Ehm, okay, iptables-save -c > rules.txt beim runterfahren (speicherer alle rules mit countern

iptables-restore -c < rules.txt beim hochfahren (rules+counter wieder herstellen.

dann kannst du wann immer du lust hast mit iptables -nvxL die rules und den aktuellen stand anschauen.

zum Monatsende (abrechnungszeitraum ende) kannst Du mit iptables -Z OUTPUT usw. die counter auf 0 setzen.

as easy as that  :Smile: 

Du kannst es Dir auch einfacher machen:

rc-update add iptables default, sicherstellen, daß in /etc/conf.d/iptables unter den optionen auch brav -c steht und fertig. Außerdem zusehen, dass ein save on stop gesetzt ist.

gentoo machts dir da recht einfach ... 

#Options to pass to iptables-save and iptables-restore 

SAVE_RESTORE_OPTIONS="-c"

#Save state on stopping iptables

SAVE_ON_STOP="yes"

Standardmässig scheint er es mit countern beim stoppe zu speichern und auch zu laden beim start, mußt also nur iptables in den runlevel übernehmen. Einmal Deine rules setzen, beim runterfahren wird sich um alles gekümmert, feddisch.

kannst auch zur sicherheit nach dem einfügen deiner regeln einmal:

/etc/init.d/iptables save ausführen, um sicherzugehen ....

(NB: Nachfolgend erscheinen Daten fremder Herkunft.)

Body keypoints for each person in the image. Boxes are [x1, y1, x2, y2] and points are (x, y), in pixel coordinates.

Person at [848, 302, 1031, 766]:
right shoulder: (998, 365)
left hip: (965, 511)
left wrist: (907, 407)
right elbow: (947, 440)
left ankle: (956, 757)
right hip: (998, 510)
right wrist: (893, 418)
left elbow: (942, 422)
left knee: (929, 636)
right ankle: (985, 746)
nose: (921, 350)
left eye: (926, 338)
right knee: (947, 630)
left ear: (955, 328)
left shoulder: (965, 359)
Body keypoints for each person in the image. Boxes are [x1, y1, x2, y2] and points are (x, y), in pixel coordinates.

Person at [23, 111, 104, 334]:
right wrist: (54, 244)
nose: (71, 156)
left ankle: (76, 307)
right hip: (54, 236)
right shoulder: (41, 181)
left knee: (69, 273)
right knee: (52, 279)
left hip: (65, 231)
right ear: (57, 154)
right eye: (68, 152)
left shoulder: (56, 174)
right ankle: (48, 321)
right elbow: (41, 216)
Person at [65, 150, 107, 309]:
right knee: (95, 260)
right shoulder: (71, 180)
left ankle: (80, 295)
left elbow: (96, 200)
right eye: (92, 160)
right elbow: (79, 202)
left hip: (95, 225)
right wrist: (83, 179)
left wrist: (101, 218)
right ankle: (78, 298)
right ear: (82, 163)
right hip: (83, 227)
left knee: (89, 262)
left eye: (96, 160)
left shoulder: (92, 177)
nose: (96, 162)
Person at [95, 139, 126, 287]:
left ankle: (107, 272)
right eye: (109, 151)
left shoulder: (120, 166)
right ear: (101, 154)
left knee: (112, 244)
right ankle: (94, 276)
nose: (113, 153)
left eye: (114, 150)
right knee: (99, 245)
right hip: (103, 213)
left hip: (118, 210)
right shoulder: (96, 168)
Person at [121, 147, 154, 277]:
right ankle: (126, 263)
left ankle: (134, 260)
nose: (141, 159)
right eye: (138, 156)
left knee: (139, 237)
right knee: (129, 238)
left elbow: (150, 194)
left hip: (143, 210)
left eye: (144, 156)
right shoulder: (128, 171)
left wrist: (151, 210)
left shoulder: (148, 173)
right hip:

Die counter werden immer weiter addiert, wenn Du sie rsetten willst, einfach mit iptables -Z arbeiten (siehe man page)

----------

## Macrobiotus

Danke für deine Mühe! Es mag an der Uhrzeit liegen (oder an den zwischen den Ohren), aber ab jetzt muss ich passen. 

Ohne den ganzen *Netzwerkquatsch* verstanden zu haben mach ich garnix mehr. 

Deine Vorschläge kommen vielleich auch meinem mühsam eingerichteten shorewall in die Quere (oder auch nicht, wer weiß?  :Shocked:  ). 

Also: Alle Antworten ab jetzt sind Perlen vor die Säue  :Crying or Very sad: 

Trotzdem danke   :Wink: 

----------

## Sonic Lux

Okay also Tanenbaum lesen gehen !

 :Very Happy: 

----------